__Description of the task__
Down to the last character, repeat the entries beneath this task.

__Data__
============
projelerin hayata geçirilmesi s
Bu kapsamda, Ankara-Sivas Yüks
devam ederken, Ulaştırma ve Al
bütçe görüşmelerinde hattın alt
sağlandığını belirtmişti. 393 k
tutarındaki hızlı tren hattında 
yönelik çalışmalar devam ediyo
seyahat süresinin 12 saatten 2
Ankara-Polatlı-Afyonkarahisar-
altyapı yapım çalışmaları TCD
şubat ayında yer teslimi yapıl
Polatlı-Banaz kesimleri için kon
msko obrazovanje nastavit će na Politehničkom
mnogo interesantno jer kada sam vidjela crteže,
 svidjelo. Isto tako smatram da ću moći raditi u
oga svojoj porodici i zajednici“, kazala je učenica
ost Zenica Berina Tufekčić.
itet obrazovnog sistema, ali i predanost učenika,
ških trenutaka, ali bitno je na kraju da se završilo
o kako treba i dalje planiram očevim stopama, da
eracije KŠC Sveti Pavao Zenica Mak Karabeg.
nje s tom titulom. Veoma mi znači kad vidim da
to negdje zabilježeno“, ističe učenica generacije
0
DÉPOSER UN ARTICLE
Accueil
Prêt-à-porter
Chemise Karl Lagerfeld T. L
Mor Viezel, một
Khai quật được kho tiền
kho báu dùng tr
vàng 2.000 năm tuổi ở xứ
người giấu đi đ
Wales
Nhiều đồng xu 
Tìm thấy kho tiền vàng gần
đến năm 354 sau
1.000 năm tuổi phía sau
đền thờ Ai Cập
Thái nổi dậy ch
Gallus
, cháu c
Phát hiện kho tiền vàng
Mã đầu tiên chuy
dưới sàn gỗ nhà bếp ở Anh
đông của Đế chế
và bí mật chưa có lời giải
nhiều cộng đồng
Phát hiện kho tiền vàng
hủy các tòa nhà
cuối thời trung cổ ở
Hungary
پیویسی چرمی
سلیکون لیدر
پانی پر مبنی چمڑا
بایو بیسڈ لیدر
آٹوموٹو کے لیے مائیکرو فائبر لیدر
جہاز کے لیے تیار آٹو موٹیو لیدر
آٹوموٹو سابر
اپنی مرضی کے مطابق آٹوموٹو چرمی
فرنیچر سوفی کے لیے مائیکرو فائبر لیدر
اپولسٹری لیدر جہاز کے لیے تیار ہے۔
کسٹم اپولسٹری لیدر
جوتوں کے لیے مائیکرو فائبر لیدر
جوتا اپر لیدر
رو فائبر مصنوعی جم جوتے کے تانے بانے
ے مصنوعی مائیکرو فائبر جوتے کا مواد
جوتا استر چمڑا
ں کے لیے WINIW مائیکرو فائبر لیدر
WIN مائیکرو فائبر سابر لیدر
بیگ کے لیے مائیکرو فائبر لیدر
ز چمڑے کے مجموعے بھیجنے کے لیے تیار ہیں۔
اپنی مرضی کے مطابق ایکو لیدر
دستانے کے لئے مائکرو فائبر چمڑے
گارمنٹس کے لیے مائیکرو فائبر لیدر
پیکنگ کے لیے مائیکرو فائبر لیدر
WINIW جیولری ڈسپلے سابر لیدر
============
__Response area__
projelerin hayata geçirilmesi s
Bu kapsamda, Ankara-Sivas Yüks
devam ederken, Ulaştırma ve Al
bütçe görüşmelerinde hattın alt
sağlandığını belirtmişti. 393 k
tutarındaki hızlı tren hattında 
yönelik çalışmalar devam ediyo
seyahat süresinin 12 saatten 2
Ankara-Polatlı-Afyonkarahisar-
altyapı yapım çalışmaları TCD
şubat ayında yer teslimi yapıl
Polatlı-Banaz kesimleri için kon
msko obrazovanje nastavit će na Politehničkom
mnogo interesantno jer kada sam vidjela crteže,
 svidjelo. Isto tako smatram da ću moći raditi u
oga svojoj porodici i zajednici“, kazala je učenica
ost Zenica Berina Tufekčić.
itet obrazovnog sistema, ali i predanost učenika,
ških trenutaka, ali bitno je na kraju da se završilo
o kako treba i dalje planiram očevim stopama, da
eracije KŠC Sveti Pavao Zenica Mak Karabeg.
nje s tom titulom. Veoma mi znači kad vidim da
to negdje zabilježeno“, ističe učenica generacije
0
DÉPOSER UN ARTICLE
Accueil
Prêt-à-porter
Chemise Karl Lagerfeld T. L
Mor Viezel, một
Khai quật được kho tiền
kho báu dùng tr
vàng 2.000 năm tuổi ở xứ
người giấu đi đ
Wales
Nhiều đồng xu 
Tìm thấy kho tiền vàng gần
đến năm 354 sau
1.000 năm tuổi phía sau
đền thờ Ai Cập
Thái nổi dậy ch
Gallus
, cháu c
Phát hiện kho tiền vàng
Mã đầu tiên chuy
dưới sàn gỗ nhà bếp ở Anh
đông của Đế chế
và bí mật chưa có lời giải
nhiều cộng đồng
Phát hiện kho tiền vàng
hủy các tòa nhà
cuối thời trung cổ ở
Hungary
پیویسی چرمی
سلیکون لیدر
پانی پر مبنی چمڑا
بایو بیسڈ لیدر
آٹوموٹو کے لیے مائیکرو فائبر لیدر
جہاز کے لیے تیار آٹو موٹیو لیدر
آٹوموٹو سابر
اپنی مرضی کے مطابق آٹوموٹو چرمی
فرنیچر سوفی کے لیے مائیکرو فائبر لیدر
اپولسٹری لیدر جہاز کے لیے تیار ہے۔
کسٹم اپولسٹری لیدر
جوتوں کے لیے مائیکرو فائبر لیدر
جوتا اپر لیدر
رو فائبر مصنوعی جم جوتے کے تانے بانے
ے مصنوعی مائیکرو فائبر جوتے کا مواد
جوتا استر چمڑا
ں کے لیے WINIW مائیکرو فائبر لیدر
WIN مائیکرو فائبر سابر لیدر
بیگ کے لیے مائیکرو فائبر لیدر
ز چمڑے کے مجموعے بھیجنے کے لیے تیار ہیں۔
اپنی مرضی کے مطابق ایکو لیدر
دستانے کے لئے مائکرو فائبر چمڑے
گارمنٹس کے لیے مائیکرو فائبر لیدر
پیکنگ کے لیے مائیکرو فائبر لیدر
WINIW جیولری ڈسپلے سابر لیدر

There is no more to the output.